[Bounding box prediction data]
-- Opening Marker --

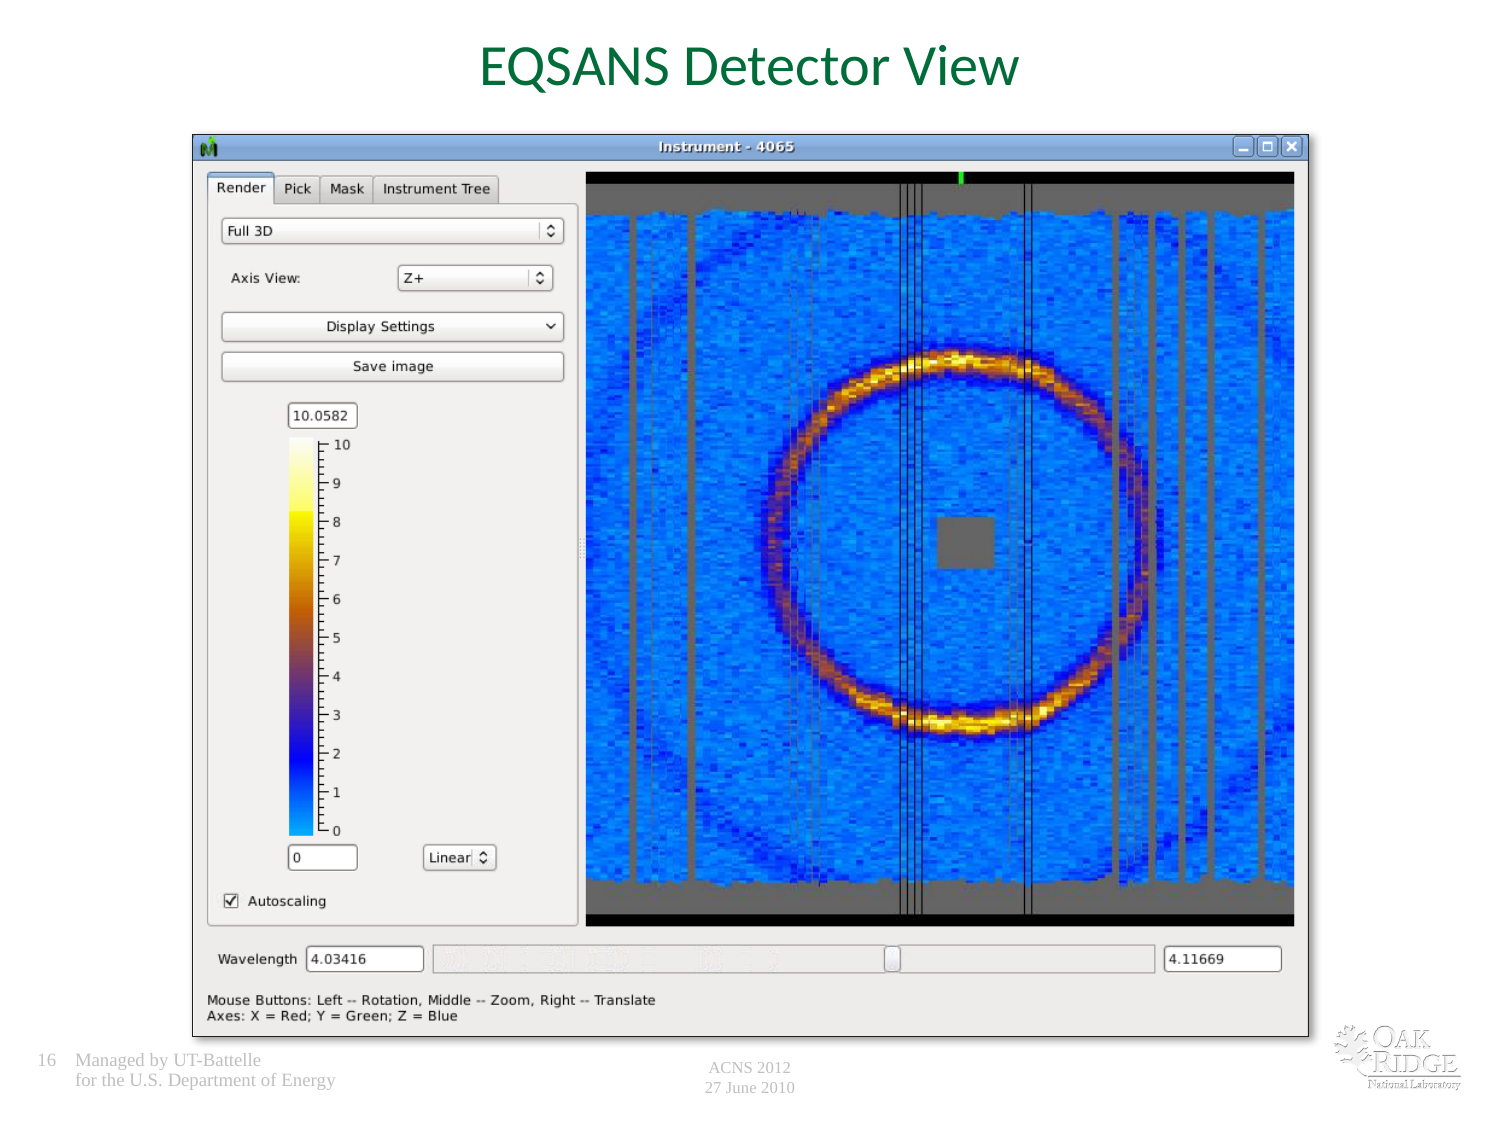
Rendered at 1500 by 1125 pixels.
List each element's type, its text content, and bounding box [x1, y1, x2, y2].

picture [1325, 1019, 1472, 1095]
picture [192, 133, 1309, 1038]
title EQSANS Detector View [74, 30, 1426, 107]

-- Closing Marker --

Assigned task – Copy these entries precisely and drop any picture.

Exercise answer –
Rendered at 1500 by 1125 pixels.
List each element's type, its text content, and bounding box [x1, y1, x2, y2].

picture [1325, 1019, 1472, 1095]
picture [192, 133, 1309, 1038]
title EQSANS Detector View [74, 30, 1426, 107]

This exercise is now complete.